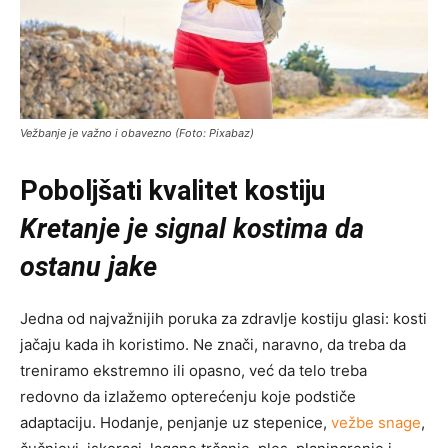
Vežbanje je važno i obavezno (Foto: Pixabaz)
Poboljšati kvalitet kostiju
Kretanje je signal kostima da
ostanu jake
Jedna od najvažnijih poruka za zdravlje kostiju glasi: kosti
jačaju kada ih koristimo. Ne znači, naravno, da treba da
treniramo ekstremno ili opasno, već da telo treba
redovno da izlažemo opterećenju koje podstiče
adaptaciju. Hodanje, penjanje uz stepenice,
vežbe snage
,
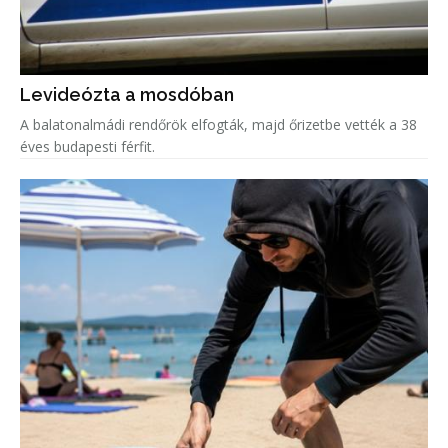
Levideózta a mosdóban
A balatonalmádi rendőrök elfogták, majd őrizetbe vették a 38
éves budapesti férfit.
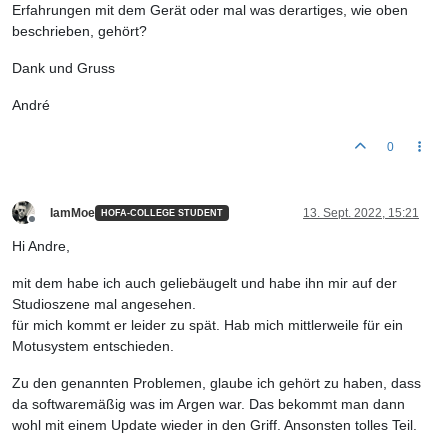
Erfahrungen mit dem Gerät oder mal was derartiges, wie oben
beschrieben, gehört?
Dank und Gruss
André
0
IamMoe
13. Sept. 2022, 15:21
HOFA-COLLEGE STUDENT
Offline
Hi Andre,
mit dem habe ich auch geliebäugelt und habe ihn mir auf der
Studioszene mal angesehen.
für mich kommt er leider zu spät. Hab mich mittlerweile für ein
Motusystem entschieden.
Zu den genannten Problemen, glaube ich gehört zu haben, dass
da softwaremäßig was im Argen war. Das bekommt man dann
wohl mit einem Update wieder in den Griff. Ansonsten tolles Teil.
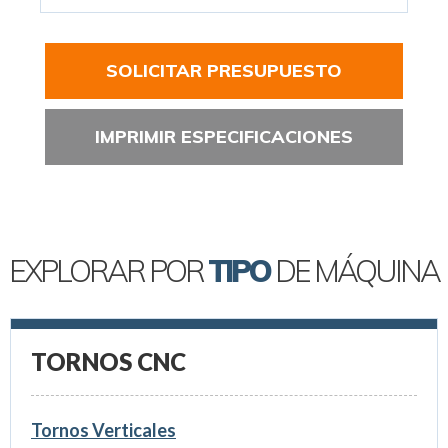
SOLICITAR PRESUPUESTO
IMPRIMIR ESPECIFICACIONES
EXPLORAR POR
TIPO
DE MÁQUINA
TORNOS CNC
Tornos Verticales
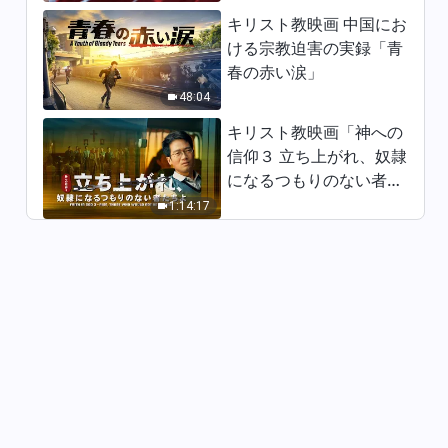
キリスト教映画 中国にお
日々の神の御言葉: 神の出現と
ける宗教迫害の実録「青
働き | 抜粋 64
春の赤い涙」
10:54
48:04
日々の神の御言葉: 神の出現と
キリスト教映画「神への
働き | 抜粋 65
信仰３ 立ち上がれ、奴隷
になるつもりのない者た
14:53
ちよ」日本語吹き替え
1:14:17
日々の神の御言葉: 神の出現と
働き | 抜粋 66
14:59
日々の神の御言葉: 神の出現と
働き | 抜粋 67
9:28
日々の神の御言葉: 神の出現と
働き | 抜粋 68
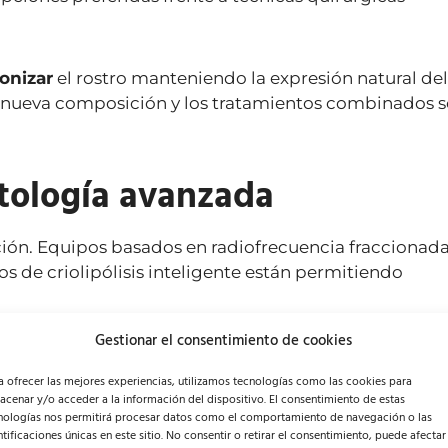
onizar
el rostro manteniendo la expresión natural del
de nueva composición y los tratamientos combinados 
tología avanzada
ión. Equipos basados en radiofrecuencia fraccionada
vos de criolipólisis inteligente están permitiendo
Gestionar el consentimiento de cookies
nas multifunción con sensores de precisión que anali
no solo mejora los resultados, sino que también optim
a ofrecer las mejores experiencias, utilizamos tecnologías como las cookies para
acenar y/o acceder a la información del dispositivo. El consentimiento de estas
nologías nos permitirá procesar datos como el comportamiento de navegación o las
ntificaciones únicas en este sitio. No consentir o retirar el consentimiento, puede afectar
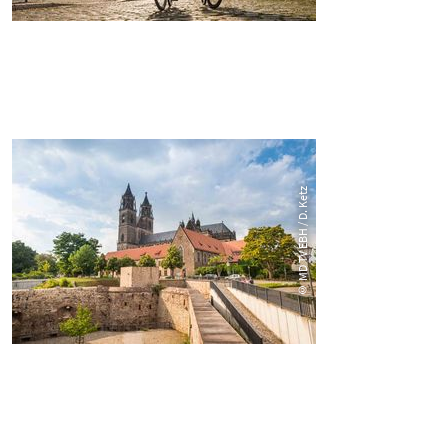
© MD TV EBH / D. Ketz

———

Pull out every line of the listing that contains the string "como", matching uppercase and lowercase letters exactly.

a ofrecer las mejores experiencias, utilizamos tecnologías como las cookies para
nologías nos permitirá procesar datos como el comportamiento de navegación o las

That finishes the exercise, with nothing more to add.